> ACTIVITY: The reply must contain all of the records, unchanged.

> DATA UNDER STUDY:
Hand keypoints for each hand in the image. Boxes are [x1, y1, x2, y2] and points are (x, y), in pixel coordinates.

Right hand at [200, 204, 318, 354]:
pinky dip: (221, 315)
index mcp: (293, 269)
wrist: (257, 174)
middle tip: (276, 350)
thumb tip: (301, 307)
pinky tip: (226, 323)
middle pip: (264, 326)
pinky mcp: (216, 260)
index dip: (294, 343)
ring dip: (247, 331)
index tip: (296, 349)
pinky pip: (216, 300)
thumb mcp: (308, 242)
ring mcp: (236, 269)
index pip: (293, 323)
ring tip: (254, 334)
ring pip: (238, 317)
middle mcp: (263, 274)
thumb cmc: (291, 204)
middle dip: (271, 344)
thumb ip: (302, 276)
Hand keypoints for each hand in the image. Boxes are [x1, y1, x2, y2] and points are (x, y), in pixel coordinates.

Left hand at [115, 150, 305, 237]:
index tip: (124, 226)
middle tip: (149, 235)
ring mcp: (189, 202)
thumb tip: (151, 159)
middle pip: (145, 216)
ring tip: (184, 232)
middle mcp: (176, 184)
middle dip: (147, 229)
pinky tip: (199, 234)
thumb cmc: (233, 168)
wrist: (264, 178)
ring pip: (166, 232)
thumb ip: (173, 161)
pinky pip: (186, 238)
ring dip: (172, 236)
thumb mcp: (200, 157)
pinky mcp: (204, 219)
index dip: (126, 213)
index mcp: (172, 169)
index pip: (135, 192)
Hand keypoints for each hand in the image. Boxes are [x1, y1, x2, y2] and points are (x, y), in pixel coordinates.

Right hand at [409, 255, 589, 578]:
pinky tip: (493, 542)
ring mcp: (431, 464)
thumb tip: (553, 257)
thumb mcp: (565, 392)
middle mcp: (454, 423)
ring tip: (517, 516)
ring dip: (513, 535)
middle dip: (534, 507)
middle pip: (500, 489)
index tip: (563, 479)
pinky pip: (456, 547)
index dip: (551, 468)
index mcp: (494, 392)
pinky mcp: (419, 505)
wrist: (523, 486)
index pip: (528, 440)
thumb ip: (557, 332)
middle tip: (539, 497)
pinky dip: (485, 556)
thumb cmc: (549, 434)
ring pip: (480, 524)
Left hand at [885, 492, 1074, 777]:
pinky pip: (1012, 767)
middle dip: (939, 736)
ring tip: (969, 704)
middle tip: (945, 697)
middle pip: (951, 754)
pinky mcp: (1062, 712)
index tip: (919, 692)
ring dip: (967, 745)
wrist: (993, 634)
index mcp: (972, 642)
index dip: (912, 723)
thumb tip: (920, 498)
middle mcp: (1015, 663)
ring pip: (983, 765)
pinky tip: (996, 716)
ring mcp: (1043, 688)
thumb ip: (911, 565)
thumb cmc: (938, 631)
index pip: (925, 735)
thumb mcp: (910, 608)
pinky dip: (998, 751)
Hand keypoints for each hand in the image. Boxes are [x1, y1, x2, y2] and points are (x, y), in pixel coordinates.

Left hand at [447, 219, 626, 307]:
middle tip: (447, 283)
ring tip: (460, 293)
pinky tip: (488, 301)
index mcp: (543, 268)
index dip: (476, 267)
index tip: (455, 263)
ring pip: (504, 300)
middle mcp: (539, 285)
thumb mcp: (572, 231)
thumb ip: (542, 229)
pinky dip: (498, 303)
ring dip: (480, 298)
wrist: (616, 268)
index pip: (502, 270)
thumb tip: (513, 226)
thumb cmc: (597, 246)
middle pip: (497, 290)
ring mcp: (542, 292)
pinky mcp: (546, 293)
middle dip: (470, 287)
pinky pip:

> ANSWER TO THE EXERCISE:
Hand keypoints for each hand in the image. Boxes are [x1, y1, x2, y2] and points are (x, y), in pixel coordinates.

Right hand at [200, 204, 318, 354]:
pinky dip: (221, 315)
index mcp: (293, 269)
wrist: (257, 174)
middle tip: (276, 350)
thumb tip: (301, 307)
pinky tip: (226, 323)
middle pip: (264, 326)
pinky mcp: (216, 260)
index dip: (294, 343)
ring dip: (247, 331)
index tip: (296, 349)
pinky pip: (216, 300)
thumb mcp: (308, 242)
ring mcp: (236, 269)
index pip: (293, 323)
ring tip: (254, 334)
ring pip: (238, 317)
middle mcp: (263, 274)
thumb cmc: (291, 204)
middle dip: (271, 344)
thumb ip: (302, 276)
Hand keypoints for each hand in the image. Boxes are [x1, y1, x2, y2] and points are (x, y), in pixel coordinates.

Left hand at [115, 150, 305, 237]:
index tip: (124, 226)
middle tip: (149, 235)
ring mcp: (189, 202)
thumb tip: (151, 159)
middle pip: (145, 216)
ring tip: (184, 232)
middle mcp: (176, 184)
middle dip: (147, 229)
pinky tip: (199, 234)
thumb cmc: (233, 168)
wrist: (264, 178)
ring pip: (166, 232)
thumb ip: (173, 161)
pinky pip: (186, 238)
ring dip: (172, 236)
thumb mcp: (200, 157)
pinky mcp: (204, 219)
index dip: (126, 213)
index mcp: (172, 169)
index pip: (135, 192)
Hand keypoints for each hand in the image. Boxes are [x1, y1, x2, y2] and points are (x, y), in pixel coordinates.

Right hand at [409, 255, 589, 578]:
pinky tip: (493, 542)
ring mcp: (431, 464)
thumb tip: (553, 257)
thumb mcp: (565, 392)
middle mcp: (454, 423)
ring tip: (517, 516)
ring dip: (513, 535)
middle dip: (534, 507)
middle pip: (500, 489)
index tip: (563, 479)
pinky pip: (456, 547)
index dip: (551, 468)
index mcp: (494, 392)
pinky mcp: (419, 505)
wrist: (523, 486)
index pip: (528, 440)
thumb ip: (557, 332)
middle tip: (539, 497)
pinky dip: (485, 556)
thumb cmc: (549, 434)
ring pip: (480, 524)
Left hand at [885, 492, 1074, 777]:
pinky pip: (1012, 767)
middle dip: (939, 736)
ring tip: (969, 704)
middle tip: (945, 697)
middle pip: (951, 754)
pinky mcp: (1062, 712)
index tip: (919, 692)
ring dip: (967, 745)
wrist: (993, 634)
index mcp: (972, 642)
index dip: (912, 723)
thumb tip: (920, 498)
middle mcp: (1015, 663)
ring pip: (983, 765)
pinky tip: (996, 716)
ring mcp: (1043, 688)
thumb ip: (911, 565)
thumb cmc: (938, 631)
index pip: (925, 735)
thumb mcp: (910, 608)
pinky dip: (998, 751)
Hand keypoints for each hand in the image. Boxes are [x1, y1, x2, y2] and points are (x, y), in pixel coordinates.

Left hand at [447, 219, 626, 307]:
middle tip: (447, 283)
ring tip: (460, 293)
pinky tip: (488, 301)
index mcp: (543, 268)
index dip: (476, 267)
index tip: (455, 263)
ring pip: (504, 300)
middle mcp: (539, 285)
thumb mcp: (572, 231)
thumb ip: (542, 229)
pinky dip: (498, 303)
ring dip: (480, 298)
wrist: (616, 268)
index pip: (502, 270)
thumb tip: (513, 226)
thumb cmc: (597, 246)
middle pip: (497, 290)
ring mcp: (542, 292)
pinky mcp: (546, 293)
middle dip: (470, 287)
pinky pip:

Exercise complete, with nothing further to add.